Our “missions” for the teams usually involve discovering the people and business owners in a neighbourhood. We divide groups randomly and there’s a sense of fun and excitement as the randomness turns into solidification of teams. Our guides are great at claiming “their” people. There’s a release of insecurities as everyone is in the same boat. New teams gel. Everyone sets out on their mission to discover the neighbourhood. Each guide’s style is different and each guest, each team, will take away different experiences of what stories or tastings they liked best. 

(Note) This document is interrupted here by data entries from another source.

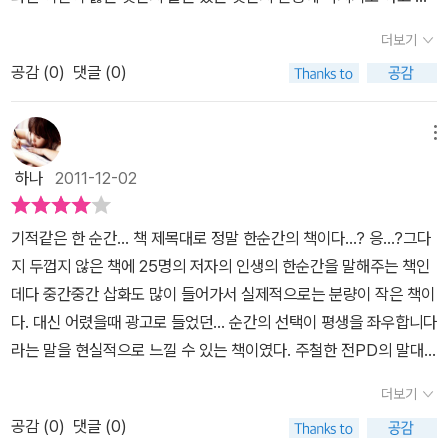
그들과 우리를 구분 짓는 것은 ‘인생을 바꿔준 한순간이 왔는가’, ‘오
중에 피곤한 생을 놓아버리고 싶을 때가 왜 없겠는가.잘나가는 대기
더보기
지 않았는가’의 차이일 뿐이다. 《기적 같은 한순간》은 아직 오지 않은
업에 다니다가 늘 꿈꾸었던 연구소를 만들기위해 안락한 자리를 박차
공감 (
0
)
댓글 (0)
인생의 터닝 포인트를 준비하게 한다. 삶의 중요한 기회를 전력으로
고 나온 공병호소장이나방송국 생활을 접고 교수의 길을 선택한 주철
잡게 하고 용기를 내어 꽉 붙들게 한다. 인생을 앞서 살아 간 명사들의
환교수의 도전은 자신의 선택이라기 보다 운명처럼 다가온인생의 터
경험담은 우리에게 삶을 관통해 나가는 통찰력과 지혜를 준다. 이 책
닝포인트가 아닌 가 싶다.누구에게나 3번의 기회는 온다는데 우리는
메뉴
은 어떠한 길을 가야할지 갈피를 잡지 못한, 또는 하루하루 반복되는
그 기회를 알지 못한 채 왜 내게는 기회가 오지 않는걸까 하는불만만
하나
2011-12-02
삶에 지친 이들에게 변화의 시작점이 될 것이다.
가지는 경우가 더 많다.그 기회라는 것은 준비된 자들에게만 온다는
것을 이 책을 쓴 25인의 고백을통해 증명이 된 셈이다.식모를 하겠다
기적같은 한 순간... 책 제목대로 정말 한순간의 책이다...? 응...?그다
고 미국으로 건너가 육군사관학교를 졸업하고 미육군장교가 된 서진
지 두껍지 않은 책에 25명의 저자의 인생의 한순간을 말해주는 책인
규씨의 삶을 보면아무리 높은 산이라도 기어이 올라가 깃발을 꽂은
데다 중간중간 삽화도 많이 들어가서 실제적으로는 분량이 작은 책이
것같은 감동에 빠지게 된다.가난했지만 정신적인 양식을 불어넣어 주
다. 대신 어렸을때 광고로 들었던... 순간의 선택이 평생을 좌우합니다
었던 어머님이나 스승에 의해 삶의 가닥을 잡아가기도 하고여물지 못
라는 말을 현실적으로 느낄 수 있는 책이였다. 주철한 전PD의 말대
한 어린시절 칭찬 한마디에 무엇이 되고자 결심했던 순간이나 시한부
로 '내 운명이 바뀌는 순간의 풍경' 이라는 말이 잘 어울리는 책이다.
삶을 선고받고 자신의 삶을뒤돌아 보게 되었던 그순간들이 바로 기적
더보기
고 박경리님이 암으로 투병하셨다는 건 알고 있었지만... 토지 1부를
을 만나는 순간이었을 것이다.지하철 사고로 한팔을 잃고도 장애우를
공감 (
0
)
댓글 (0)
연재중에 암이란 진단을 받으신건 알지 못했다. 중학교때는 학교에서
위한 맞춤신발을 만들게 된 남궁정부 장인(匠人)의 이야기는 인간의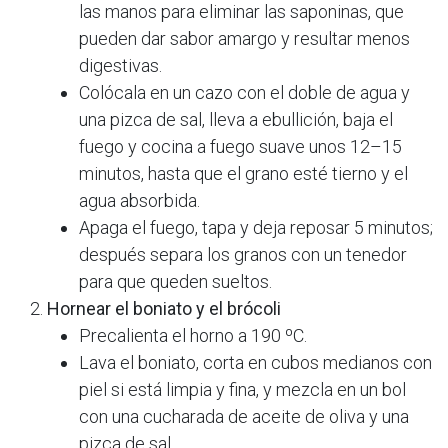
las manos para eliminar las saponinas, que
pueden dar sabor amargo y resultar menos
digestivas.​
Colócala en un cazo con el doble de agua y
una pizca de sal, lleva a ebullición, baja el
fuego y cocina a fuego suave unos 12–15
minutos, hasta que el grano esté tierno y el
agua absorbida.​
Apaga el fuego, tapa y deja reposar 5 minutos;
después separa los granos con un tenedor
para que queden sueltos.​
Hornear el boniato y el brócoli
Precalienta el horno a 190 ºC.​
Lava el boniato, corta en cubos medianos con
piel si está limpia y fina, y mezcla en un bol
con una cucharada de aceite de oliva y una
pizca de sal.​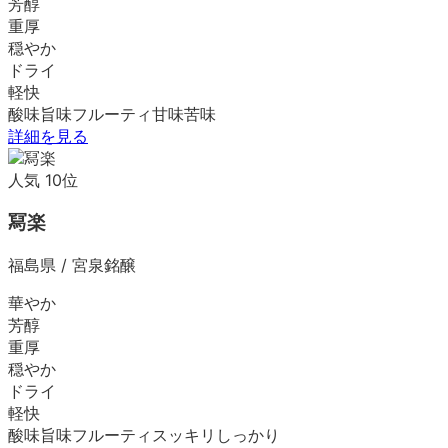
芳醇
重厚
穏やか
ドライ
軽快
酸味
旨味
フルーティ
甘味
苦味
詳細を見る
人気
10
位
冩楽
福島県
/
宮泉銘醸
華やか
芳醇
重厚
穏やか
ドライ
軽快
酸味
旨味
フルーティ
スッキリ
しっかり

The places we tour are loaded with examples of neighbourliness, collaboration, excellence and the mutual success this brings to their business district. Our guides highlight these stories at each tasting stop. At the end, the members of each group share what was the most fun and what surprised and delighted them. 

Team Building Outcomes

We’ve found there are several takeaways:

  1. While everyone had the same tour/experience, their individual and group experience of it was different. This is an effective lesson in being sure to research something from many angles when trying to understand a subject or market.
  2. Experiences are influenced by the leadership that emerges, the interactions that take place, and the receptivity and participation of the group. Easy take home: you get out of something, what you put into it. The attitude you bring as an individual influences the group and your own experience greatly.
  3. Groups have a common bond of experiencing the discovery of stories, food, beverages, businesses, and the power of collaboration. This is powerful because the creation of this shared positive memory facilitates bringing groups together again with ease.
  4. Business groups are inspired by the degree of collaboration they witness and by the novel food businesses they visit. Inspiration comes from many sources but the one of the greatest is the passion and success of small business owner/entrepreneurs.

 Small Team Case Study 

We had one group do three different food experiences with us, three years in a row. The first year, the team, who all commuted to a downtown office from the suburbs and rarely left their desk for lunch, was unsure of what their leader had signed them up for. They did not consider themselves adventurous when it came to food or life. But, they had a base level of respect for each other and their leader so they decided to go for it. As the tour they chose involved learning about art and tasting food while walking around the neighbourhood near their office, they started to blossom with each “discovery” they made. They had an increased sense of pride in our city. They had a sense of unexpected delight. They reported going out for lunch to the favourite tour stops and telling others about what they had done. They began asking their leader if they could do a different offering with our company the following year. They surprised themselves greatly that our tour opened them all so significantly. They became appreciators and they also joked that they always had something to talk about at the water cooler. 

Large Team Case Study

For another company, we arranged a large luncheon for 72 people all at one restaurant. This group was engineers and geologists with a few accountants in the mix. They were about a third women and two-thirds men. And, they were just coming back to the office after two year apart. When they sat at tables, it was very quiet. Our team quickly circulated with ice breakers to get them all chatting. The noise level in the room rose and laughter began (our topics are NOT that serious and induce a lot of fun stories). We then divided the group into four with four of our team leading them around the neighbourhood for a variety of tastings and activities. We met at the end and the transformation was phenomenal. So much laughter. So many smiles. The department head who hired us was over the moon.